Chauveau Fabien, Moucharrafie Samir, Wiart Marlène, Brisset Jean-Christophe, Berthezène Yves, Nighoghossian Norbert, Cho Tae-Hee
CREATIS, CNRS UMR 5220, INSERM U 630, Université Claude Bernard Lyon I, France.
Cerebrovascular Unit, Hôpital Neurologique Pierre Wertheimer, Lyon, France.
Exp Transl Stroke Med. 2010 Feb 4;2(1):4. doi: 10.1186/2040-7378-2-4.

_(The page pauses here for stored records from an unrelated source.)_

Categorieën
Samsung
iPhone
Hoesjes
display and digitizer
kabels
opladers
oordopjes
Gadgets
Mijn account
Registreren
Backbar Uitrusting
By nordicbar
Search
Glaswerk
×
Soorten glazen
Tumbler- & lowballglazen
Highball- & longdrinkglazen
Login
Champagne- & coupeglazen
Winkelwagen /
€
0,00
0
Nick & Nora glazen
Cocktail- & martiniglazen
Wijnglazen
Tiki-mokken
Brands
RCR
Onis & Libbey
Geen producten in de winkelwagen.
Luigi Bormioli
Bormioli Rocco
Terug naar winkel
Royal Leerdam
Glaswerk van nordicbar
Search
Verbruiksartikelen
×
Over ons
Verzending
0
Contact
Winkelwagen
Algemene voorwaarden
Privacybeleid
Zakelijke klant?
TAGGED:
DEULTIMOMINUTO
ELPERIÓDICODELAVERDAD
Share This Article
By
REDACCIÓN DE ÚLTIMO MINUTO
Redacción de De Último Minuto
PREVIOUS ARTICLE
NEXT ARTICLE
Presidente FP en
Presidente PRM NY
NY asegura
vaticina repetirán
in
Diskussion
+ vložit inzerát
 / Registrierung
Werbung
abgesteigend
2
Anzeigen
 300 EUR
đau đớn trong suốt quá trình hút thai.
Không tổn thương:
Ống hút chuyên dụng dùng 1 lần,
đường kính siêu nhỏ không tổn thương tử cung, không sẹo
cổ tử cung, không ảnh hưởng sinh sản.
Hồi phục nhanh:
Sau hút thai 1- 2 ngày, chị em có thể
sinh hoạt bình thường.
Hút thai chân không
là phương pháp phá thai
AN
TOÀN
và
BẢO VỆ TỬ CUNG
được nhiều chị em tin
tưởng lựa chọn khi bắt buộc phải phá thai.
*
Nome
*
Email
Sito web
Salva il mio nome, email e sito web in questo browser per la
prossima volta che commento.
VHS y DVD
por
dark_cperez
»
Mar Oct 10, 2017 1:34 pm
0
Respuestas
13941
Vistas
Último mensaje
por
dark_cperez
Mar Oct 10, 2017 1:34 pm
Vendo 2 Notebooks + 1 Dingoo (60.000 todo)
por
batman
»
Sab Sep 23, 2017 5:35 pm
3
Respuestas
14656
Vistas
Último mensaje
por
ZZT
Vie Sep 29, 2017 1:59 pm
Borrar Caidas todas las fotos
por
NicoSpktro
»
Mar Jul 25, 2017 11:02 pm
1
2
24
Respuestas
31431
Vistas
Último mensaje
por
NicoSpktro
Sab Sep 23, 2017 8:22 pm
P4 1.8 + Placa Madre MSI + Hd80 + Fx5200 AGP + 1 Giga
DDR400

Permanent middle cerebral artery (MCA) occlusion (pMCAO) by electrocoagulation is a commonly used model but with potential traumatic lesions. Early MRI monitoring may assess pMCAO for non-specific brain damage. The surgical steps of pMCAO were evaluated for traumatic cerebral injury in 22 Swiss mice using diffusion and T2-weighted MRI (7T) performed within 1 h and 24 h after surgery. Temporal muscle cauterization without MCA occlusion produced an early T2 hyperintensity mimicking an infarct. No lesion was visible after temporal muscle incision or craniotomy. Early MRI monitoring is useful to identify non-specific brain injury that could hamper neuroprotective drugs assessment.
通过电凝法造成永久性大脑中动脉(MCA)闭塞(pMCAO)是一种常用模型,但存在潜在的创伤性损伤。早期磁共振成像(MRI)监测可评估pMCAO导致的非特异性脑损伤。对22只瑞士小鼠采用pMCAO手术步骤,在术后1小时和24小时内进行扩散加权成像和T2加权MRI(7T),以评估创伤性脑损伤情况。未闭塞MCA仅烧灼颞肌会产生类似梗死的早期T2高信号。颞肌切开或开颅术后未见损伤。早期MRI监测有助于识别可能妨碍神经保护药物评估的非特异性脑损伤。